Parental diaries of a child's speech as he first acquires language is a simple example of a corpus that can then be studied to learn language patterns. Foreign language teaching in the first half of the 20th century often used corpora of the target language to compile vocabulary lists for students. The eminent linguist Noam Chomsky did not consider the use of corpora a valid tool, as he believed that language competency was more important than performance data. Early corpus linguistics was largely based on the assumption that there are a limited number of sentences in a natural language and that those sentences can be collected and evaluated.

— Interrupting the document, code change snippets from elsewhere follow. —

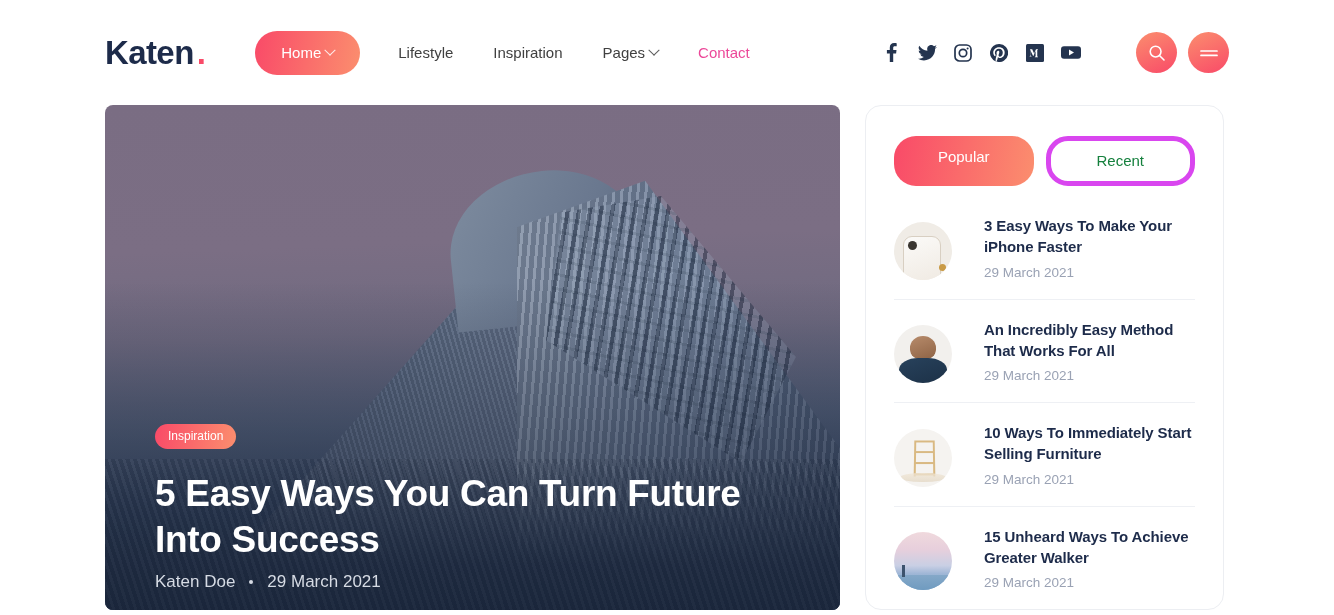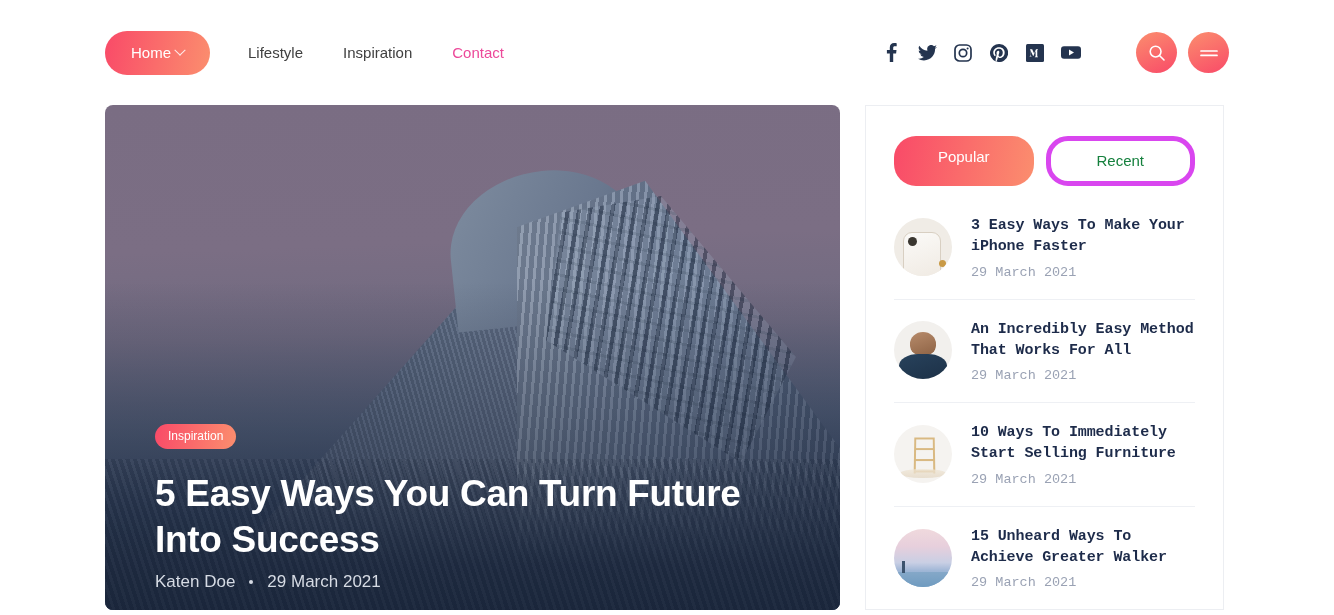--- a/index.html
+++ b/index.html
@@ -240,21 +240,21 @@
     border-radius: 50%;
     background: #d6dbe4;
     display: inline-block;
   }
 
   
   .sidebar {
     width: 359px;
     flex: none;
     border: 1px solid #eceef2;
-    border-radius: 0;
+    border-radius: 16px;
     padding: 30px 28px 0 28px;
     height: 505px;
     overflow: hidden;
     background: #fff;
   }
 
   .tabs {
     display: flex;
     gap: 12px;
     margin-bottom: 24px;
@@ -272,26 +272,25 @@
     color: #fff;
   }
   .tab.inactive {
     color: #15803d;
     border: 5px solid #d946ef;
     line-height: 40px;
   }
 
   .post {
     display: flex;
-    gap: 19px;
-    align-items: center;
+    gap: 32px;
+    align-items: flex-end;
     padding: 18px 0 19px;
     border-bottom: 1px solid #eef0f4;
     cursor: pointer;
-    font-family: Liberation Mono, monospace;
   }
   .post:first-of-type { padding-top: 4px; }
   .post:last-of-type { border-bottom: none; }
 
   .thumb {
     width: 58px; height: 58px;
     border-radius: 50%;
     flex: none;
     overflow: hidden;
     position: relative;
@@ -387,36 +386,44 @@
   .post-date {
     font-size: 13.5px;
     color: #9aa2b4;
   }
 </style>
 </head>
 <body>
 
 <header class="header">
 
+  <div class="logo">
+    <span>Katen</span>
+      <span class="logo-dot">.</span>
+  </div>
 
   <nav class="nav">
 
     <div class="nav-item active">
       <span>Home</span>
       <span class="caret"></span>
     </div>
 
     <div class="nav-item">
       <span>Lifestyle</span>
     </div>
 
     <div class="nav-item">
       <span>Inspiration</span>
     </div>
 
+    <div class="nav-item">
+      <span>Pages</span>
+      <span class="caret"></span>
+    </div>
 
     <div class="nav-item dark">
       <span>Contact</span>
     </div>
 
   </nav>
 
   <div class="header-right">
 
     <div class="socials">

After falling out of favor in the '60s and '70s, corpus linguistics is experiencing a revival due to the methodological use of the computer. The concordance program is the name of the software most commonly used by linguists. While searching patterns in a corpus of millions of words would take too much time for a human being and the results would be less than accurate, a computer can search and retrieve information in mere seconds. It can calculate frequency, sort data and exploit corpora in ways that were impossible in the past.
Corpus-based analysis can look into how register affects language; patterns of language use, such as how males and females make different use of tag questions; the extent to which language patterns are used; and the factors that affect the variability of language use. Teaching can benefit from corpus linguistics in the design of the syllabus, the development of the materials used, and the type of activities used in the classroom. Students could benefit from the approach by being able to determine more clearly the different uses and meanings of common words, the differences inherent in written and spoken language, and phrases and collocations they could make use of. The body of data that is the corpus is constantly updated and is the product of real-life social interactions. Thus, the corpora are naturalistic data that can be easily accessed, and the findings can be generalized.